Take the line that contains "Figure 10. Mean" and each line after it to the end of the material below, and return them exactly, minus the pictures.

* **THE DATA**
-*-
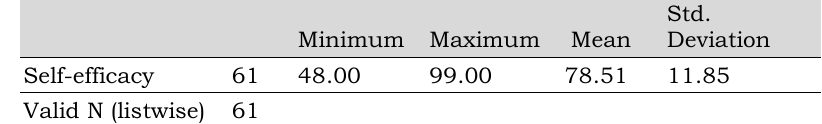
Table 1. Descriptive analysis of self-efficacy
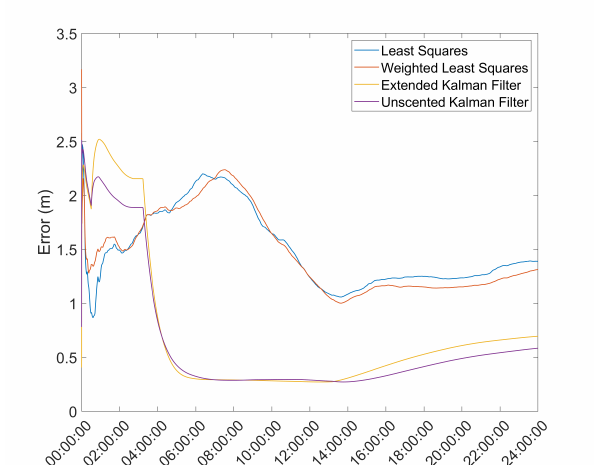
Figure 10. Mean error for 24 h position survey of the reference station antenna using the finalized position methods.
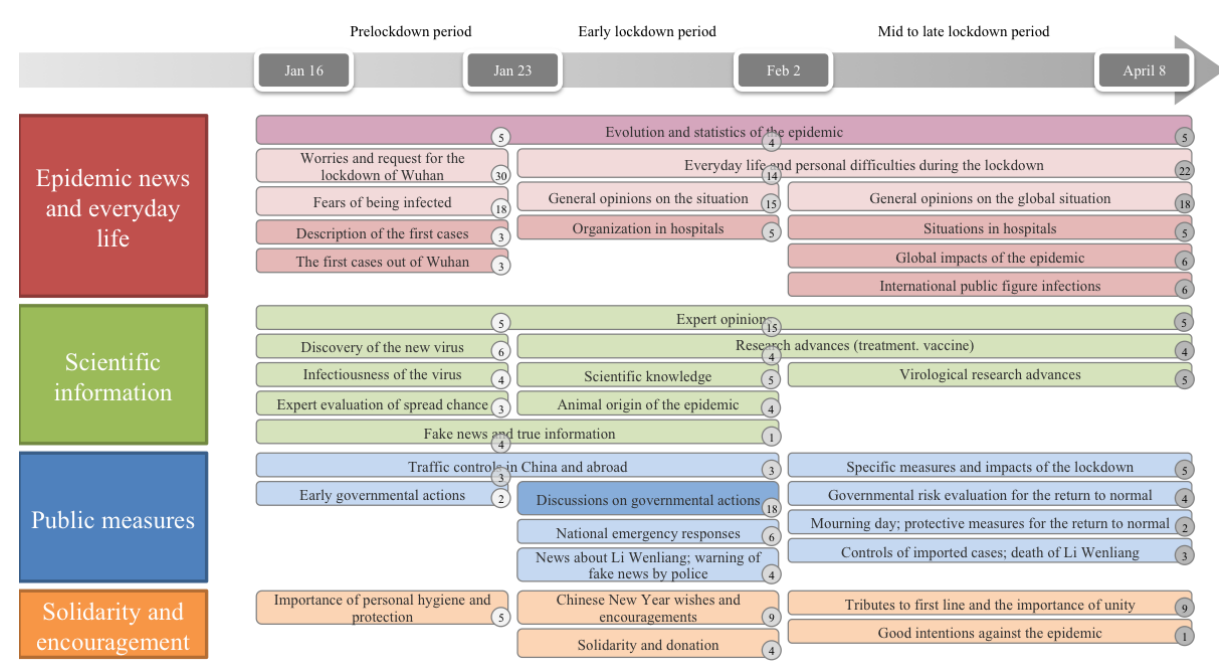
Figure 1. Topics identified on Weibo during the three periods. All topics are colored according to the category and aligned for the three periods. The factual topics are colored in dark red and dark blue, and the subjective topics are colored in light red and light blue for the first and the third category, respectively. The percentage of each topic is indicated in a circle at the bottom right.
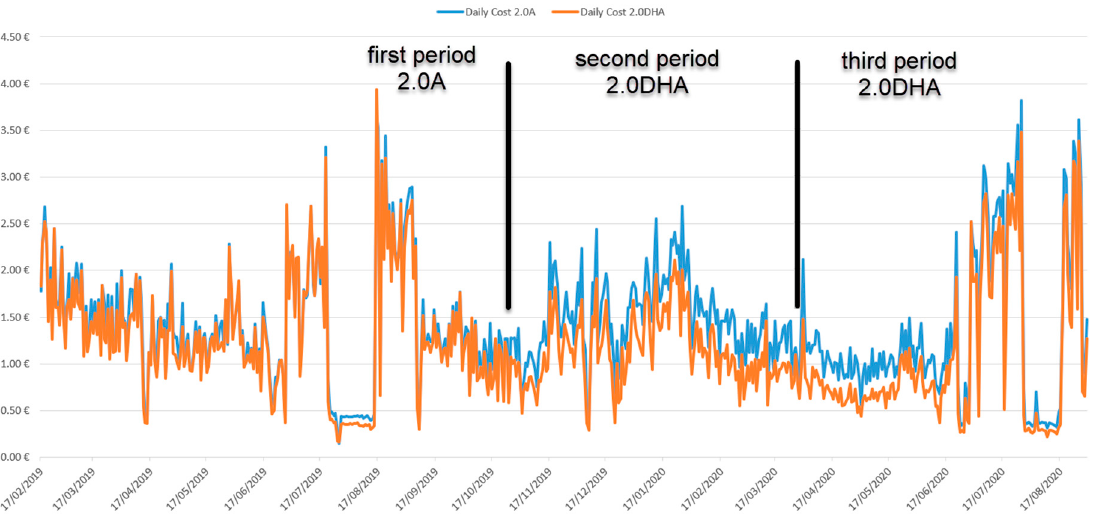
Figure 22. Comparison of the cost of energy consumed daily between the 2.0A (blue) and 2.0DHA (orange) tariffs from 17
-*-
* **YOUR RESPONSE**
Figure 10. Mean error for 24 h position survey of the reference station antenna using the finalized position methods.
Figure 1. Topics identified on Weibo during the three periods. All topics are colored according to the category and aligned for the three periods. The factual topics are colored in dark red and dark blue, and the subjective topics are colored in light red and light blue for the first and the third category, respectively. The percentage of each topic is indicated in a circle at the bottom right.
Figure 22. Comparison of the cost of energy consumed daily between the 2.0A (blue) and 2.0DHA (orange) tariffs from 17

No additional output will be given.